Level-II_Reflection_0826

We learned formal and informal way of communication through Asia Pacific Video. While speaking, we use informal words and abbreviate combinations (Eg. We’ll). During the course of writing we use formal words. To make communication stronger, we should bring improvement in our writing style. As mentioned in the earlier blog, we don’t speak words in the way in which we write and vice versa. Certain language choices, words and structures are more formal than others and are reserved for more formal situations. I learned as to how I can bring development in writing by using formal words. E.g.; Rise is less formal than expansion. In a real scenario, we normally speak and write in informal language which may not turn in to effective writing.


Presentations were given by Hiren and Alpesh. Based past feedback on presentations given, I found pros and cons in both presentations. Presentation of Hiren felt better than Alpesh. Excessive usage of some of the words defeats the purpose. In presentation of Hiren, I observed that pauses are reduced and still he should make effort to bring further improvement. Frequent usage of “Right”, “ok?” defeats the purpose. He should still focus more on formulation of sentences and avoid grammatical mistakes. He needs to maintain eye contact. On the other hand, his charm was really good and he did good job in delivering presentation with the help of lesser number of slides.

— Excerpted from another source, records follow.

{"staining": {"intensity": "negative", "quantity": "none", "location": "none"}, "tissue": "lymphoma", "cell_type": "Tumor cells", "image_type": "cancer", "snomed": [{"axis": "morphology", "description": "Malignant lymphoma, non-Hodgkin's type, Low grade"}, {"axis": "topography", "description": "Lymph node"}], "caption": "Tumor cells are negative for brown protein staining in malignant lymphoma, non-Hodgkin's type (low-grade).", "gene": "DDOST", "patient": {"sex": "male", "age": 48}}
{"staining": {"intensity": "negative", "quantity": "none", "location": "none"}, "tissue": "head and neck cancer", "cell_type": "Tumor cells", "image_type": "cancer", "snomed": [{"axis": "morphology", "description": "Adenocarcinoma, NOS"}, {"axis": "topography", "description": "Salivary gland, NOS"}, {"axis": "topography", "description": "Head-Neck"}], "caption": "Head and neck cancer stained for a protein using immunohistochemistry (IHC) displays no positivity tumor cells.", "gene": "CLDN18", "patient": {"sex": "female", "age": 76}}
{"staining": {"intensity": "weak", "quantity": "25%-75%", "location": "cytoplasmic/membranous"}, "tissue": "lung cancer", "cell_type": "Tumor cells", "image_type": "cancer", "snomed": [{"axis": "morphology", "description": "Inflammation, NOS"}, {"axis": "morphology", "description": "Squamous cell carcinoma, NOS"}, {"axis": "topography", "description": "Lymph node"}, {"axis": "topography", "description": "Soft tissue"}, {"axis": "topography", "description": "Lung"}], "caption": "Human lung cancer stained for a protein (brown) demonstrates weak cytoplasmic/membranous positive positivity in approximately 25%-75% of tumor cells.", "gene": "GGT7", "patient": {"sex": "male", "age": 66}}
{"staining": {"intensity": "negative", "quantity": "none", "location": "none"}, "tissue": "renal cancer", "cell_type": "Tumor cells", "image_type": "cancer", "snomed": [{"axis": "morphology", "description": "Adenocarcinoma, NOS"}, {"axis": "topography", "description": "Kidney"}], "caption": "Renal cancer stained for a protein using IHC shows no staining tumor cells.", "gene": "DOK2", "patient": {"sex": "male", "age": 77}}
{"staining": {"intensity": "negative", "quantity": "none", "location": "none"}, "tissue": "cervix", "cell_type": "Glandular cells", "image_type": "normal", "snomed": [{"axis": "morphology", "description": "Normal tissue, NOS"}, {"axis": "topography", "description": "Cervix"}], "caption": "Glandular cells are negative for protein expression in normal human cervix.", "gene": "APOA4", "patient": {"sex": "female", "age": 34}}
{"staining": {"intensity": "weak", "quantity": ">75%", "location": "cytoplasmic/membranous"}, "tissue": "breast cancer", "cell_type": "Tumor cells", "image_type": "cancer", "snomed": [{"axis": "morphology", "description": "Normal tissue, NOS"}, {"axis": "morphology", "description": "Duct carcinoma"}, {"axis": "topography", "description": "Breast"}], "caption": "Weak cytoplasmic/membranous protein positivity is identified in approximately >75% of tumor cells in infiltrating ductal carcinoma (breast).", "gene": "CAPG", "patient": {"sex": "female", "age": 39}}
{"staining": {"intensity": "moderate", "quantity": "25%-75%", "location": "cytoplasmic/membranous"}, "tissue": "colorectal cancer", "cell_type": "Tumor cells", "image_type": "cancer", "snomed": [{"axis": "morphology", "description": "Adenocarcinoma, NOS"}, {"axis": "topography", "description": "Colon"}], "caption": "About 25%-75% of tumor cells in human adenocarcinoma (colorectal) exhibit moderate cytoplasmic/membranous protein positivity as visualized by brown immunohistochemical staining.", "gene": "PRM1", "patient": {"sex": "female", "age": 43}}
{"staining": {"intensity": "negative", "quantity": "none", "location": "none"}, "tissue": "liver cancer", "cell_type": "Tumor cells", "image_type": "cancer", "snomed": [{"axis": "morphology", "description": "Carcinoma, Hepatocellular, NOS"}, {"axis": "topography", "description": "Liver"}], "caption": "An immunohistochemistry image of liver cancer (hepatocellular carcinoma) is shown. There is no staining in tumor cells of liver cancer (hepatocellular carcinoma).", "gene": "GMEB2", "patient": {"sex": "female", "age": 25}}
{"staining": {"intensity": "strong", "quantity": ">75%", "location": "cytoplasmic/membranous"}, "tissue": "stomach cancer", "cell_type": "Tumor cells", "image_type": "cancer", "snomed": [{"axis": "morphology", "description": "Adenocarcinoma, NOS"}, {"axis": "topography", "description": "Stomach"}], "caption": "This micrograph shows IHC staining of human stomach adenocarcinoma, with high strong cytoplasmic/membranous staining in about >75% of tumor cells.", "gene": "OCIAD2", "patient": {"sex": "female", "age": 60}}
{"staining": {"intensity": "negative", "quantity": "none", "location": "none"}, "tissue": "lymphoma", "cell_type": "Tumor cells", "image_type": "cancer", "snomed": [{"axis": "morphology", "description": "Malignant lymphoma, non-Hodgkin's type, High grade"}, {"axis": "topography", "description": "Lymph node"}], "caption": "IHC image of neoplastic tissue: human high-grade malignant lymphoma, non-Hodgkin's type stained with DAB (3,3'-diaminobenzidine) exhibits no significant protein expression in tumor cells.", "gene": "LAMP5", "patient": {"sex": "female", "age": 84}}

Lots of improvement calls for presentation of Alpesh. Eye contact was not proper and lacking in charm. He was delivering presentation on Performance Measurement System where as he was frequently speaking “Performance Management system”. He stood at a corner. Movement was lacking. He has not done audience analysis and putting more stress on words was making presentation boring. He applied smart way to handle Q/A session. Overall I would say that it calls for lot of improvement.

Whatever feedback received by individual member in Task-2 were shared internally. While going though feedback, we came to know that almost all were lacking in mentioning flow of thoughts/ideas. Even I did one technical mistake for which I haven’t thought that some one can do critical analysis like this. I should cite example of AI after example of calculator. Some of the words I’ve used were redundant. I should avoid false starts like “There may be chances”. I’ll take care of feedback generally we’ve received in my next draft.